This solution presents a way of using cyTimer code release to easily analyze the performance of your code (Note that cyTimer requires Windows operating system). Here, we will use a new class, TimerList, which keeps a number of timers and prints the result of all timers with a single function call. Using TimerList class makes it very simple to use many timers and measure the performance of each part of your code and find the bottleneck.

You will first need to download timerlist.h, which includes the implementation of TimerList class. Then, we will edit this file according to your code.

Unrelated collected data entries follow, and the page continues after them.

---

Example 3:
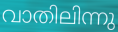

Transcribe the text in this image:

വാതിലിന്നു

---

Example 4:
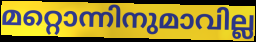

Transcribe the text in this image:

മറ്റൊന്നിനുമാവില്ല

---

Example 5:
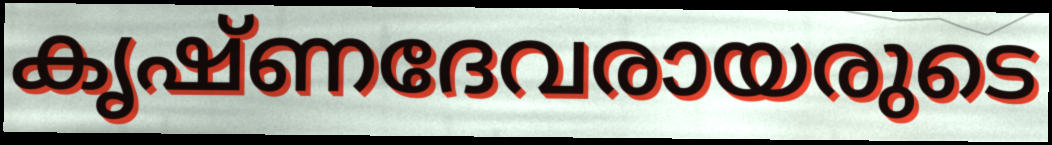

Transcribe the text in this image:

കൃഷ്ണദേവരായരുടെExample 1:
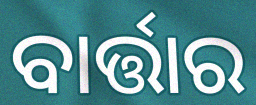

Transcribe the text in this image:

ବାର୍ତ୍ତାର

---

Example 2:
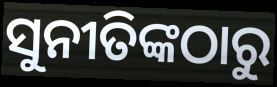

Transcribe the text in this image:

ସୁନୀତିଙ୍କଠାରୁ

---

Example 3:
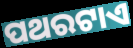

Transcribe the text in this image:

ପଥରଟାଏ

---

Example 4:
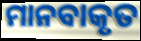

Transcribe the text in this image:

ମାନବାକୃତ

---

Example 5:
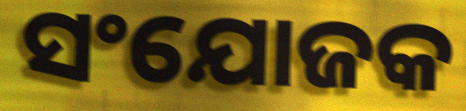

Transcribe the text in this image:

ସଂଯୋଜକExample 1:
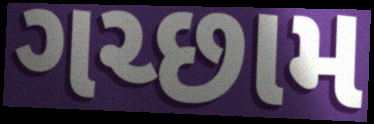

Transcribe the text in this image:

ગચ્છામ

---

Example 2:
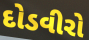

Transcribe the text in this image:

દોડવીરો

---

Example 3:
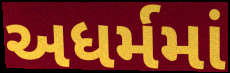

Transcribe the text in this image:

અધર્મમાં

Let's assume that your code has two major parts and you would like to know their performances. The first part has, say, 3 sub-parts and the second part has 2 sub-parts. In this case, we can use 7 timers, 2 of which will measure each part as a whole, and the other 5 (3+2) will measure each individual sub-part. In the beginning of timerlist.h file TimerType and TimerTypeNames are defined as the following:

// ID of each timer and the number of timers
enum TimerType
{
   TT_PART1=0,
      TT_PART1_SUB1,
      TT_PART1_SUB2,
      TT_PART1_SUB3,
   TT_PART2,
      TT_PART2_SUB1,
      TT_PART2_SUB2,
   TIMER_TYPE_COUNT   // this keeps the number of timers (DO NOT REMOVE)
};

// The name string of each timer
static char TimerTypeNames[][255] = {
   "Part 1                ",
   "  Part 1 algorithm 1  ",
   "  Part 1 algorithm 2  ",
   "  Part 1 algorithm 3  ",
   "Part 2                ",
   "  Part 2 algorithm 1  ",
   "  Part 2 algorithm 2  ",
};

All you need to do is to edit TimerType and TimerTypeNames, such that for each item of TimerType there should be a string in TimerTypeNames, and TIMER_TYPE_COUNT should be at the end of TimerType list.

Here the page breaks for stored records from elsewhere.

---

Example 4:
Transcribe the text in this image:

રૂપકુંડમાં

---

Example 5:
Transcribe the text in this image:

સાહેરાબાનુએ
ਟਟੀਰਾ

We first need to include the following line in one of the source files, which defines a global TIMER variable that we can access anywhere in the code.

TimerList TIMER;

To measure the time, we access each timer separately and use Start() and Stop() methods. The following code shows how this can be done.

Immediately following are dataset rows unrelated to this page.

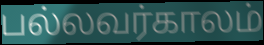
பல்லவர்காலம்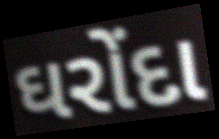
ઘરોંદા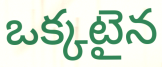
ఒక్కటైన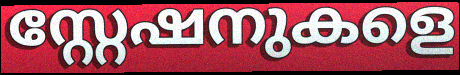
സ്റ്റേഷനുകളെ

TIMER[ TT_PART1 ].Start();

// First part starts

TIMER[ TT_PART1_SUB1 ].Start();
// The first sub-part in part 1 code will be here
TIMER[ TT_PART1_SUB1 ].Stop();

TIMER[ TT_PART1_SUB2 ].Start();
// The second sub-part in part 1 code will be here
TIMER[ TT_PART1_SUB2 ].Stop();

TIMER[ TT_PART1_SUB3 ].Start();
// The final sub-part in part 1 code will be here
TIMER[ TT_PART1_SUB3 ].Stop();

// Some more stuff in part 1

TIMER[ TT_PART1 ].Stop();

The above code can be executed as many times as we like. TIMER keeps the statistics for the last 128 measurements, and max/min timings. To print the results of the measured part in the code above, all we need to do is to call the PrintResults method.

TIMER.PrintResults( TT_PART1, TT_PART2 );

This will print the results of part 1 to the stdout.